In order to maintain her commitment to the gospel and build her spirituality, Sister Lawson set some standards for herself when she moved to Kununurra that she has maintained ever since. She reads two or three chapters from the standard works daily, systematically working her way through each of them. She also reads every piece of Church literature she can get. “I subscribe to all the Church magazines,” she says, “even the Friend. I read every word in them—but I must confess I’m not very good at dot-to-dot!”

Twice each month, she receives a phone call from the Relief Society president in the city of Darwin, 700 kilometers away—the center of Church activity in Australia’s vast Northern Territory. The phone calls are a welcome morale booster, as are the photocopies of lessons from the Relief Society and Sunday School manuals which are also sent.

Normally, Sister Lawson has an opportunity to take the sacrament only once every six months. When she can get the time off work, she travels to Darwin for district conference—a weekend trip that costs her an average of $350 for air fares. Occasionally, the mission president or another priesthood holder travels through the town, and Sister Lawson often takes that opportunity to ask for a blessing.

Sometimes, because employees in the mining industry tend to be mobile, other members will take up temporary residence in Kununurra. Even one more member is enough for Sister Lawson to consider it a “branch.”

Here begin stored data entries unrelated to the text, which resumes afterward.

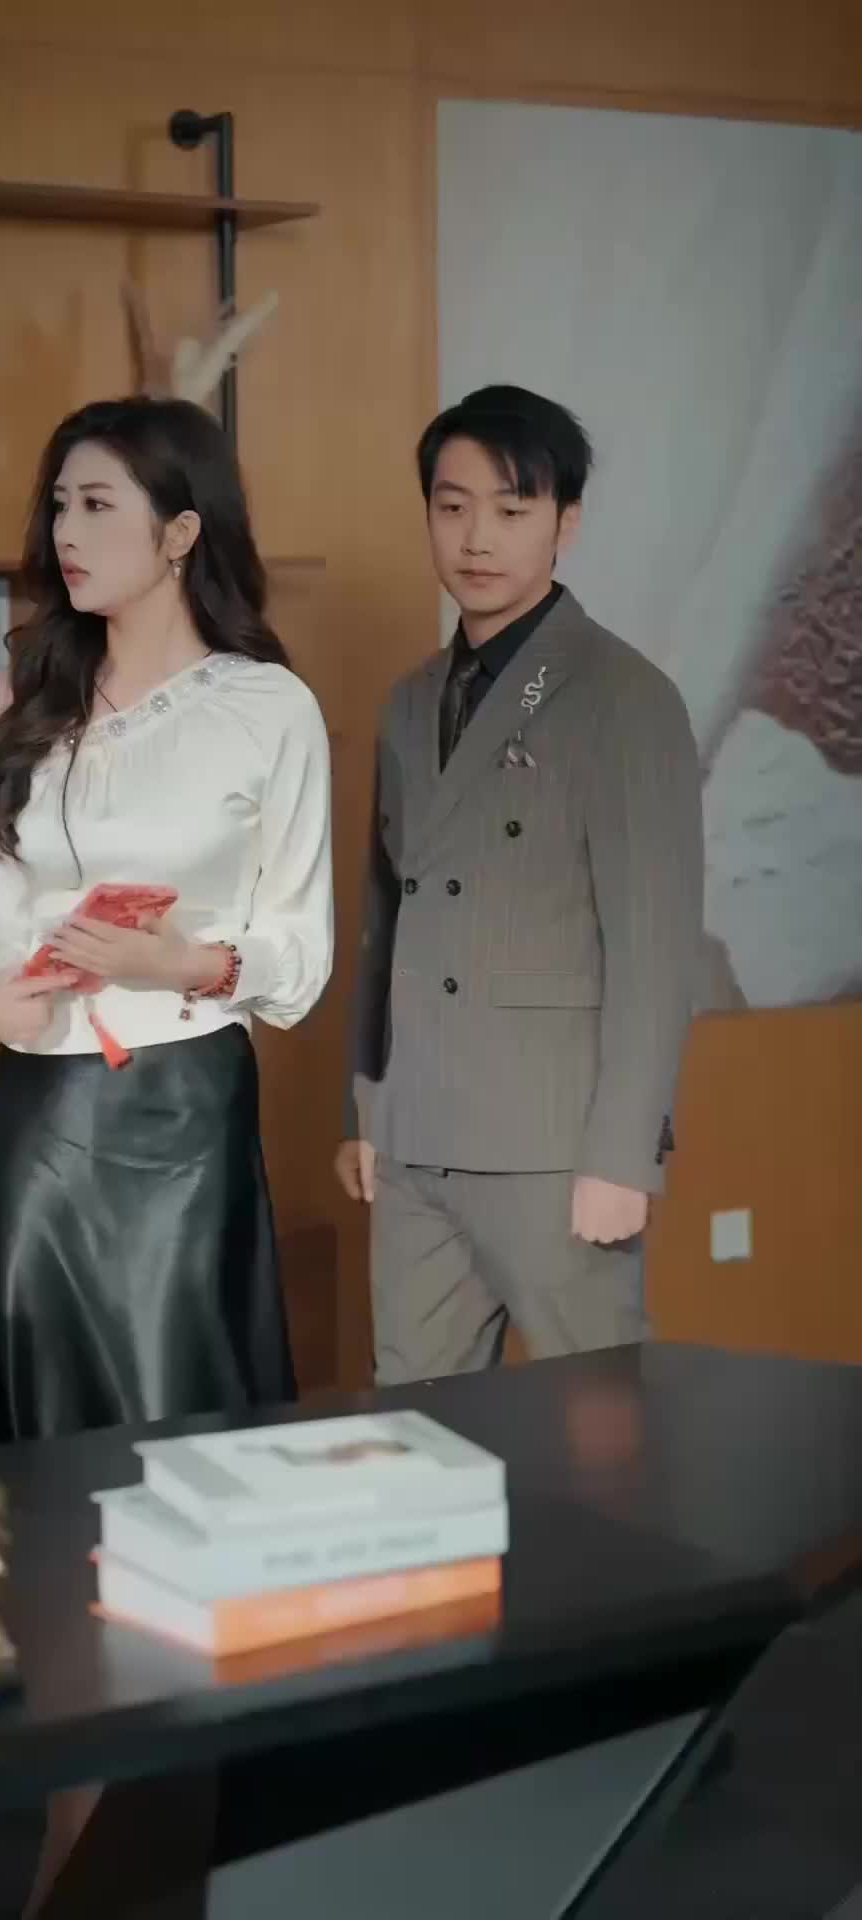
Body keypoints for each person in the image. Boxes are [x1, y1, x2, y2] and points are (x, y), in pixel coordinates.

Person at [0, 395, 332, 1447]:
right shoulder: (26, 695)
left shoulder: (268, 709)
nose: (65, 532)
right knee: (38, 1418)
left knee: (177, 1399)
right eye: (59, 505)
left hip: (181, 1108)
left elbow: (301, 950)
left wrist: (185, 964)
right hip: (37, 1109)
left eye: (97, 504)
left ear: (179, 532)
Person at [336, 384, 703, 1372]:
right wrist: (366, 1110)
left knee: (602, 1416)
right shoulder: (410, 700)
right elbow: (382, 921)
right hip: (414, 1141)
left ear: (564, 524)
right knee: (414, 1418)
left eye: (511, 509)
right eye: (452, 506)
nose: (477, 538)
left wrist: (623, 1157)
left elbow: (655, 950)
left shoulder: (622, 695)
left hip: (554, 1147)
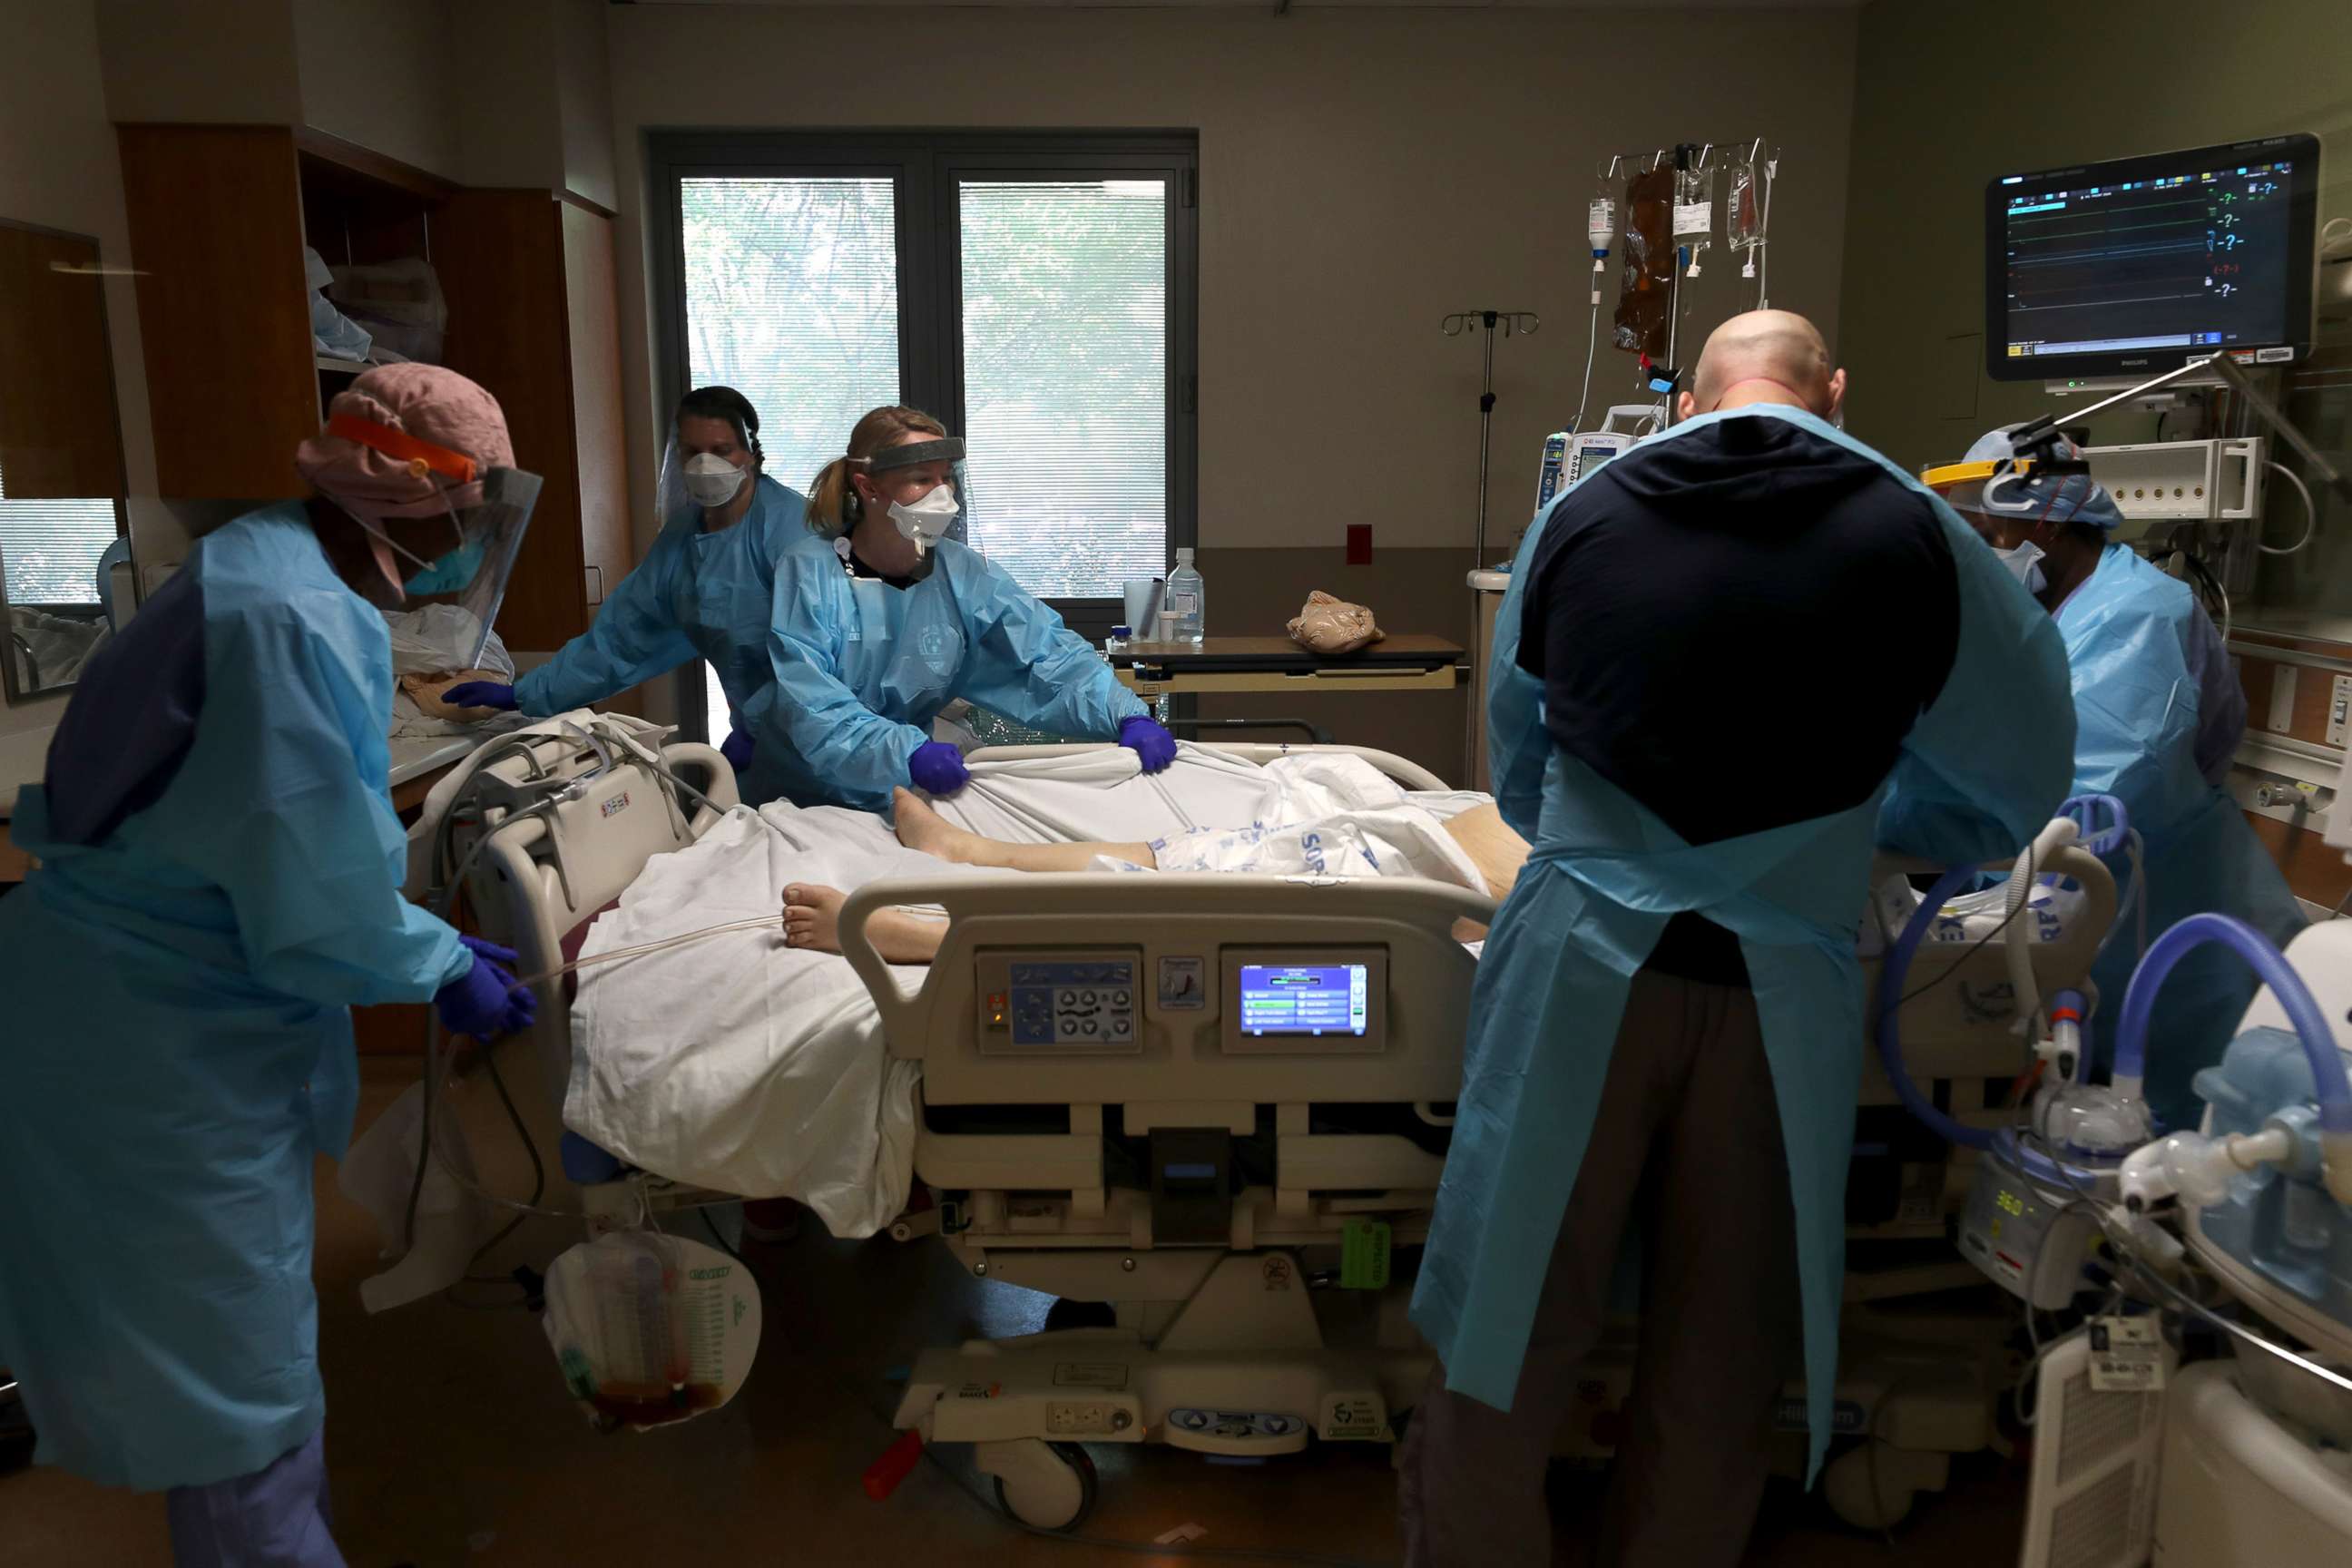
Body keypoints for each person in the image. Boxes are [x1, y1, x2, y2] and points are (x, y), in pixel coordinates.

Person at [1400, 311, 2078, 1566]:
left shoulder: (1582, 517)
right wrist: (1850, 828)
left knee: (1512, 1306)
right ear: (1834, 387)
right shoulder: (1923, 534)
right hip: (1775, 995)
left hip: (1582, 975)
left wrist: (1634, 847)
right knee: (1725, 1330)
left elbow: (1521, 765)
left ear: (1686, 402)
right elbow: (2015, 777)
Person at [0, 365, 540, 1568]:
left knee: (233, 1356)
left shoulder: (266, 564)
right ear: (408, 501)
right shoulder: (292, 618)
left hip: (158, 1001)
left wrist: (432, 945)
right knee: (235, 1381)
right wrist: (443, 958)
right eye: (468, 508)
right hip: (143, 1043)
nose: (470, 537)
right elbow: (319, 885)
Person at [1934, 425, 2305, 1125]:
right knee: (2082, 1100)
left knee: (2191, 1132)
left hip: (2172, 921)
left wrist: (1932, 824)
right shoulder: (2044, 603)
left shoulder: (2138, 615)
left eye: (1987, 531)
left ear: (2044, 519)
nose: (1982, 549)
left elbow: (2090, 797)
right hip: (2093, 920)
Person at [756, 405, 1177, 809]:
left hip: (907, 792)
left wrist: (1124, 714)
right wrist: (905, 754)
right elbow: (811, 700)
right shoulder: (810, 571)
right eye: (922, 479)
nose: (943, 496)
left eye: (946, 478)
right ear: (868, 487)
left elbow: (1048, 654)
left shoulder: (963, 574)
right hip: (807, 794)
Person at [444, 386, 812, 803]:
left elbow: (816, 659)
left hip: (818, 739)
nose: (706, 464)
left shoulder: (791, 532)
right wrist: (525, 693)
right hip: (761, 744)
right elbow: (623, 638)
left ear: (751, 452)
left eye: (722, 450)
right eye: (693, 451)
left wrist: (761, 726)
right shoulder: (682, 541)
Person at [779, 785, 1527, 958]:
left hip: (1389, 896)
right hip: (1383, 852)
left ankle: (912, 935)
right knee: (1175, 854)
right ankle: (968, 852)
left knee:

Her advice to people in isolated circumstances is to “make a friend of Heavenly Father.

“You have to study regularly, talk to him as if he is a real friend, and then try to make a friend of others around you. You don’t have to change your standards just because you associate with nonmembers who feel and behave differently.”

Sister Lawson says it’s especially important to become involved in the community. She is president of the local theater group, treasurer of the local Progress Association, and vice-president of the town’s Cultural Coordinating Committee.

Endowed in the London Temple while on leave, Sister Lawson is 3,200 kilometers (2,000 miles) from the Sydney Temple—too far to travel regularly. However, she recently launched Kununurra’s only genealogical society. Her eventual aim: to serve a temple mission in one of the tropical-climate temples.